That’s what I was banking on.
I thanked her and got up to leave.
“Do you have a girl, Neal?” she asked me at the door.
“A fiancee, actually.”
“Do you make her laugh?”
“Oh, she thinks I’m a stitch.”
I don’t think she bought it, because she said, “Have Natty give you some good jokes.”
If I can find him, Hope. If I can find him.
Chapter 4
I left the jeep with the valet-parking guys and walked into the lobby of the Sands. I hung around the high-roller blackjack tables and made myself conspicuous until I saw a barrel-chested guy who gave me a twice-over.
I walked over to him.
“I’d like to see Mickey the C,” I said.
“And you are?”
“Neal Carey.”
“Does Mickey know you, Neal Carey?”
“No,” I said. “But he knows people who know my boss.”

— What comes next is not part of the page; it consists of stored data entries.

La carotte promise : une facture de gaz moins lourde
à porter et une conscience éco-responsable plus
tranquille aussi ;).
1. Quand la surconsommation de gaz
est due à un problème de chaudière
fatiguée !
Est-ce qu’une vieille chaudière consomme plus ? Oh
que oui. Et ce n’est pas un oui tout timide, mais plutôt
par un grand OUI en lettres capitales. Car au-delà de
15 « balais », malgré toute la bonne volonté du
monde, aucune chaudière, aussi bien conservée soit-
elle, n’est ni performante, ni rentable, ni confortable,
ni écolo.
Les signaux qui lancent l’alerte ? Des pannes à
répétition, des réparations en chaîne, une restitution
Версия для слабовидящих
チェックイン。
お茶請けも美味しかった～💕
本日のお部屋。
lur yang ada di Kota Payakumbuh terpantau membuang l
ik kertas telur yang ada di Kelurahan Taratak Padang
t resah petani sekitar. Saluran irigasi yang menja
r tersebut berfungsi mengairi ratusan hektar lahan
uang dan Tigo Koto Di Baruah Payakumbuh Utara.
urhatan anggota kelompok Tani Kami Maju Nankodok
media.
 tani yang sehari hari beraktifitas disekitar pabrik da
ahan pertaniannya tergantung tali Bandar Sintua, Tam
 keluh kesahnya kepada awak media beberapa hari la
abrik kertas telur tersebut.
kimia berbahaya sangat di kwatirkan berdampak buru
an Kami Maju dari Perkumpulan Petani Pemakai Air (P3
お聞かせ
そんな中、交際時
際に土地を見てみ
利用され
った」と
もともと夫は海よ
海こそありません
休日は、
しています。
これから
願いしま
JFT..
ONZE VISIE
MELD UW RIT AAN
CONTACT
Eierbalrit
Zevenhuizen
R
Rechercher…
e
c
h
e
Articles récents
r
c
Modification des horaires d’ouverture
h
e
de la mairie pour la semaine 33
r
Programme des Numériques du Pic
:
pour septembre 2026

“Give me names, Neal Carey.”
“Joe Graham, Ed Levine, Ethan Kitteredge.”
“Who do they know?”
“People in Providence,” I said. “People in New York.”
All kinds of people in both places. But in this case, “people” referred specifically to wise guys, mobbed-up guys, connected guys. See, Friends of the Family did all sorts of confidential things for its rich and influential clients, and if you’re going to do confidential things for anybody in New York and Providence, you’re bound to make some connections with the mob.
The same might be said of Las Vegas, which is what brought me to the Sands Hotel to talk with Mickey the C. I’d never met Mickey the C, but I’d heard about him since I was a kid.
The guy thought about it for a second and said, “Why don’t you sit down and have a drink?”
“Thanks.”
I found an empty barstool and ordered a beer. The bartender waved me off when I tried to pay for it.